According to NASA, the James Webb Space Telescope is experiencing issues with its mid-infrared instrument. The telescope is located 1.6 million kilometers from Earth.
The James Webb Space Telescope, a ten-billion-dollar technological wonder, has changed our understanding of the universe, despite being operational for no more than a few months. Located 1.6 million kilometers from Earth, the space telescope is a lonely explorer whose only connection to Earth is its antennas that deliver scientific data. It is too far away for any current preparatory mission, which means that if something breaks down, scientists can only attempt to fix minor problems from Earth. Now, NASA has reported some issues with the operations of the space telescope.
NASA reports that the MIRI mid-infrared instrument on the James Webb Space Telescope is currently experiencing issues. This instrument was involved in some of the observatory’s first unprecedented observations. In the medium resolution spectroscopy (MRS) observation mode, MIRI detected increased friction in one of its mechanisms on August 24. NASA reports that the rest of the system works normally, but the team has decided to stop using MRS mode until it can be resolved. Among the most important instruments on board, JWST is the Mid-Infrared Instrument (MIRI). The telescope is able to see objects between the wavelengths of 5 and 27 micrometers.
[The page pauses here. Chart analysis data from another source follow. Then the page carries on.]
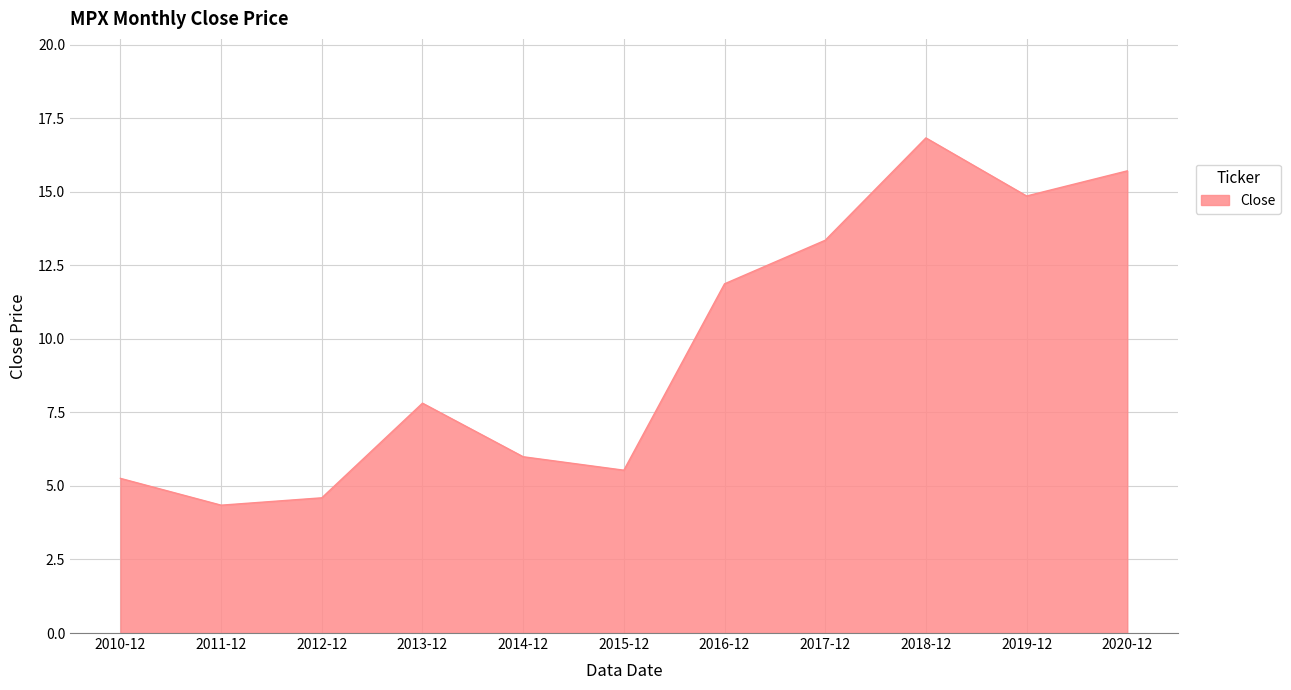

How many lines are shown in the chart?

1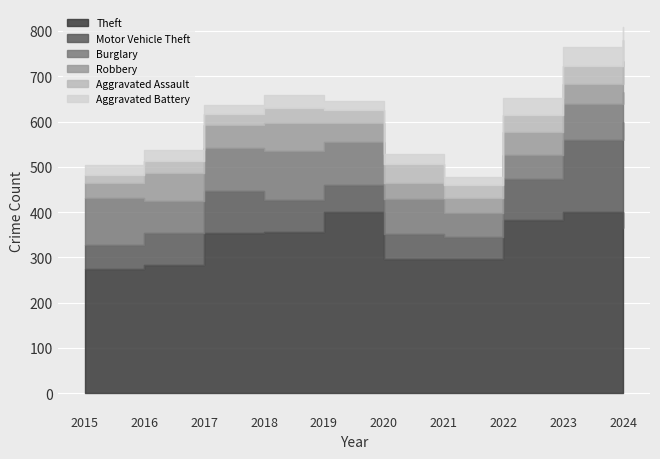

What is the spread (max minus min) of values at 2023?

361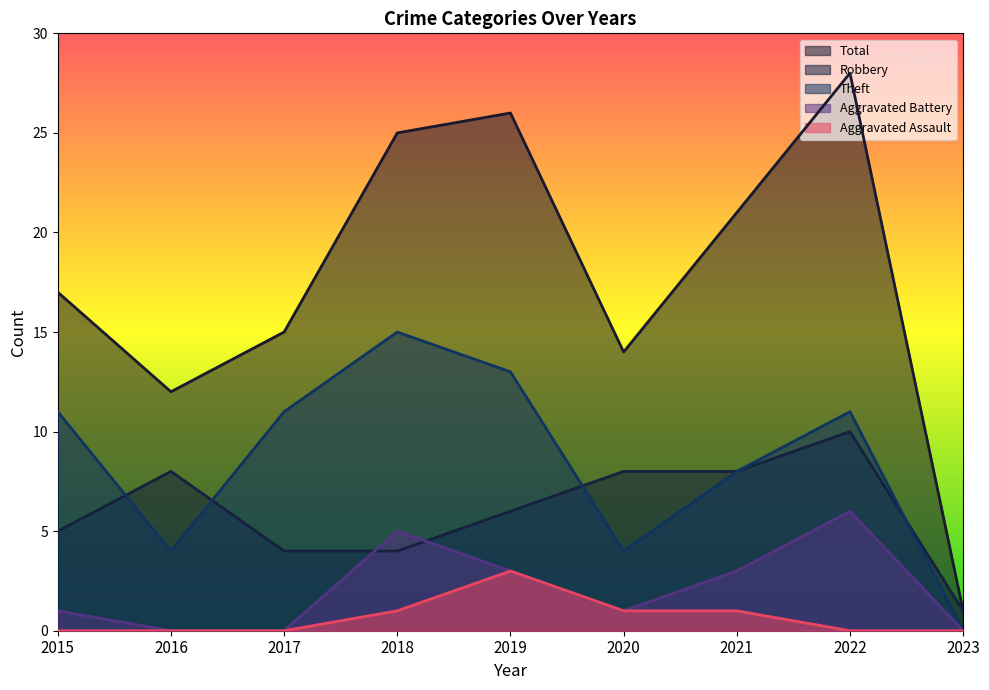

How many interior local peaks does the Total series have?

2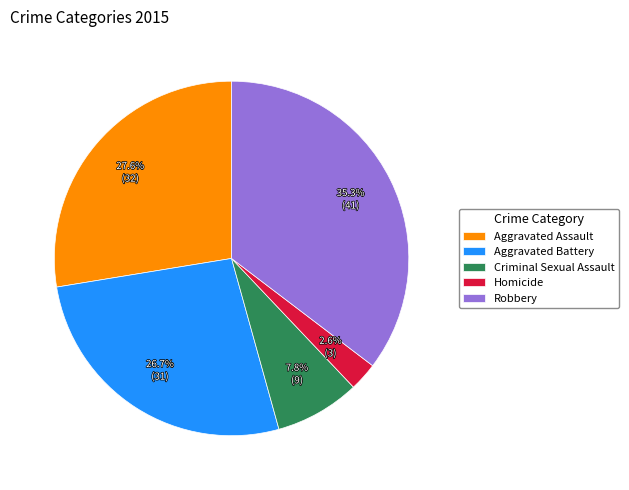

Which slice is the largest?

Robbery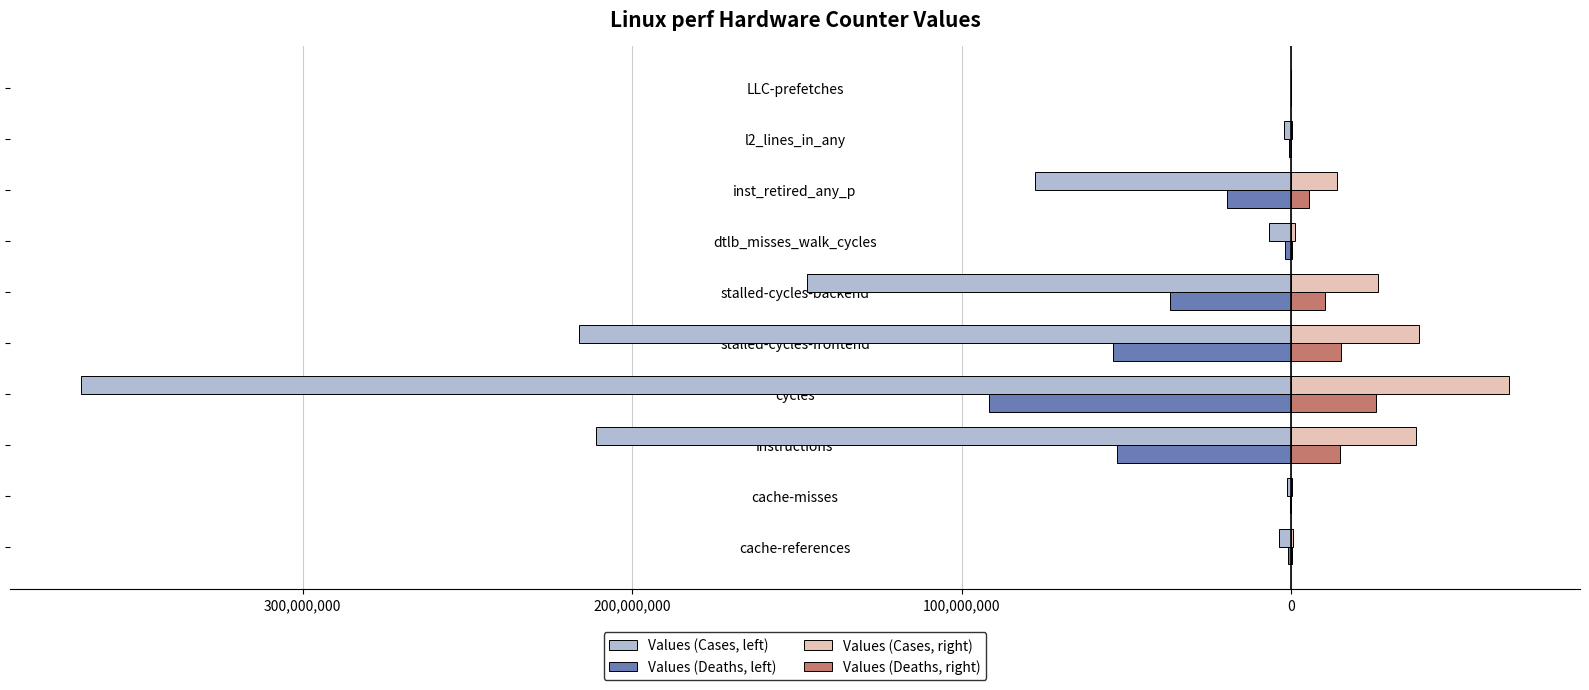

What is the sum of all Values (Cases, left) values?

-1032796178.0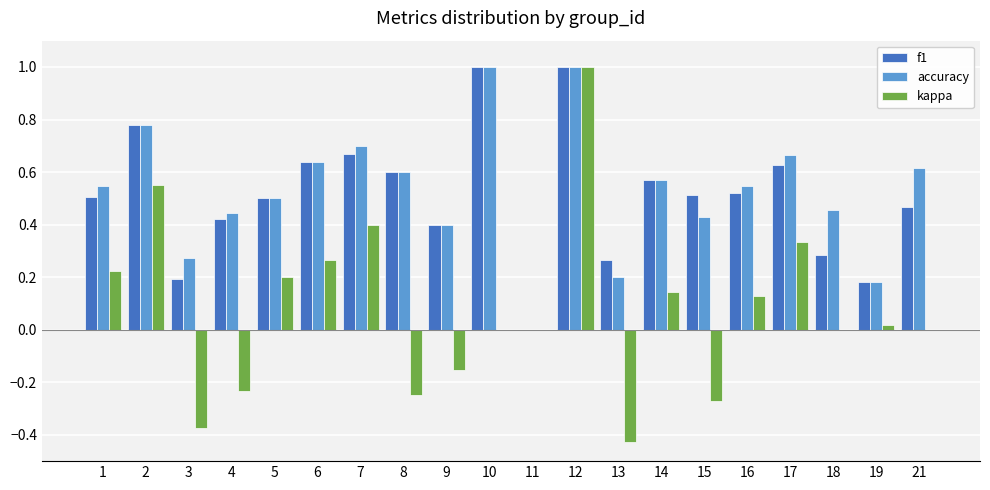

What is the sum of all kappa values?

1.6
A total of four modes are available on the instrument: imaging, spectroscopy in medium resolution, spectroscopy in low resolution, and colonography. MRS’s second mode makes use of a grating wheel, which allows scientists to choose between short, medium and long wavelengths when observing with that mode. A review board for anomalies was convened on September 6 after preliminary checks and investigations into the issue. As part of their ongoing analysis of this particular observing mode, Webb’s team has stopped scheduling MRS observations and is currently developing strategies for resuming them as soon as possible. The remaining three MIRI observing modes (imaging, low-resolution spectroscopy, and coronagraphy) continue to function normally and remain available for research purposes.
Recently the JWST has delivered stunning views of our solar system. It has observed Mars, Jupiter, and Neptune, offering scientists with unprecedented views of our solar system’s planets. Images of Neptune, for example, offer scientists a stunning view of the Ice Giant revealing faint rings circling the distant world.